My biggest question to you is, “do you have a business plan?” Sure the thing
gets obsolete the moment it hits the printer but I've found the discipline of
writing one and doing the financials a very good thing.

If you don't have a business plan I would honestly start there. New Venture
Creation: Entrepreneurship for the 21st Century by Timmons has an excellent
Business Plan Template. In my younger years I won a business plan competition
at my university with it. The book also has a good opportunity screening
framework which is really helpful. Buy a second hand copy of the book and you
don't need the latest edition. I have the 5th edition of the book and it is
used time and time again when needed to do business plan stuff.

Once the full business plan is done, I have found that condensing it all down
into a one page business plan for the start-up team members keeps everyone in
the loop about the big picture moving forward. You will probably need to keep
revising the one page business plan depending on what is actually going on. I
wouldn't change the full business plan unless you are doing a major pivot or
if any significant amount of time has passed (like 1 year).

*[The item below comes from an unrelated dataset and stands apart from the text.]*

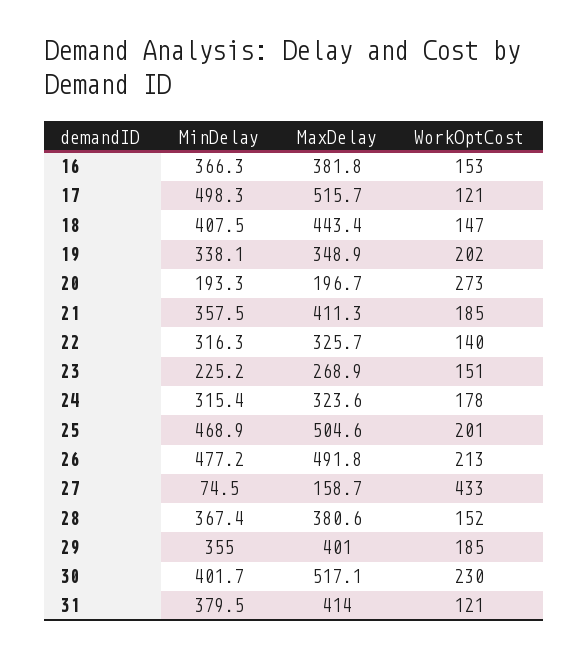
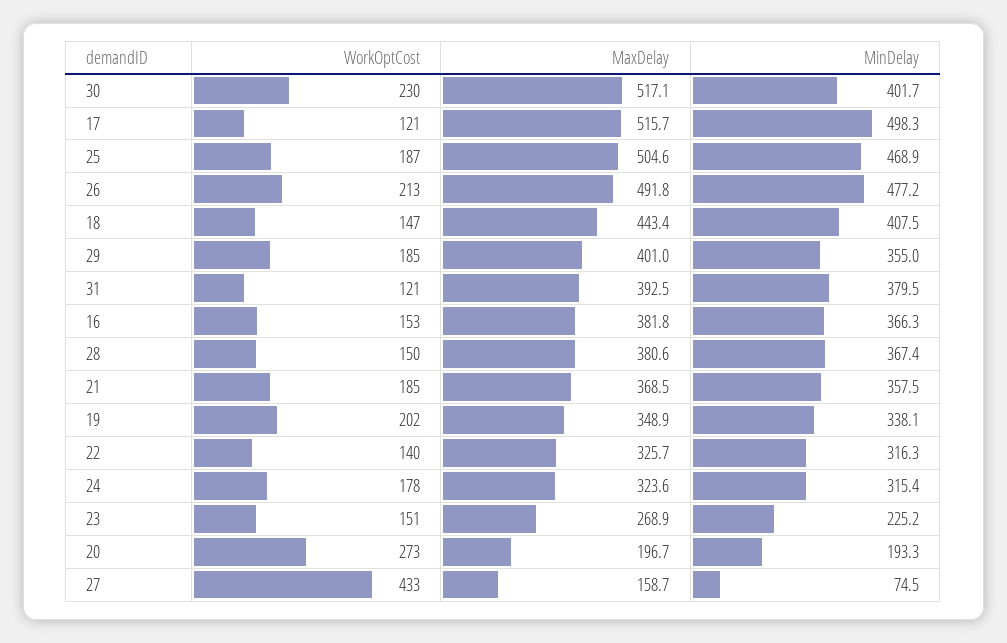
MaxDelay, 21: 411.3 -> 368.5
WorkOptCost, 25: 201 -> 187
WorkOptCost, 28: 152 -> 150
MaxDelay, 31: 414 -> 392.5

Having worked through the full business plan you will have figured out where
you want to go and what you will need to get there. How you move forward
really depends on what type of business you are in, and what your business
model is. You should have also done a bit of project planning in the business
plan and I would have paid close attention to the critical path of your start-
up (and maybe done a Gantt Chart with who is doing what).

Having said that I would pay close attention to your burn rate—or how quickly
you are using up your cash. This is sometimes called your 'runway' for launch
but I like to call it your 'death clock'. You must get to a point as quickly
as possible where you are break even including a living wage for founders and
staff. I think PG from HN has a blog post somewhere about being 'Ramen
Profitable' which might be worth a read.

Anyhow having a 'death clock' can motivate you and your team to hit break even
before you run out of cash and die. Fear is an excellent motivator in the
short run. If you have a great team I don't think you need to really push them
too hard beyond that because they will know what they need to do to get to
break even before you die (if they don't what the heck are they doing in your
start-up team?). Having said that you'll need good team communication and
coordination and I would say weekly meetings with a sort of whip-around where
everyone gets a chance to tell it how it is... something like:

A) This is what I did last week, this is what I'm doing this week B) This is
what I worked, this is what didn't work C) I need help/I'm at full capacity/I
have spare capacity.

Also try to get someone to summarize the team's progress against your critical
path. Are you early, on track or behind? If you are behind what can the team
do to get back on track?

If you have already hit the break even milestone, congratulations... you have
a new type of problem set on your hands. You'll need to do the same sort of
process but motivate with carrots rather than fear. This really starts to get
business specific. If you give more info maybe I can offer more ideas.

Good luck!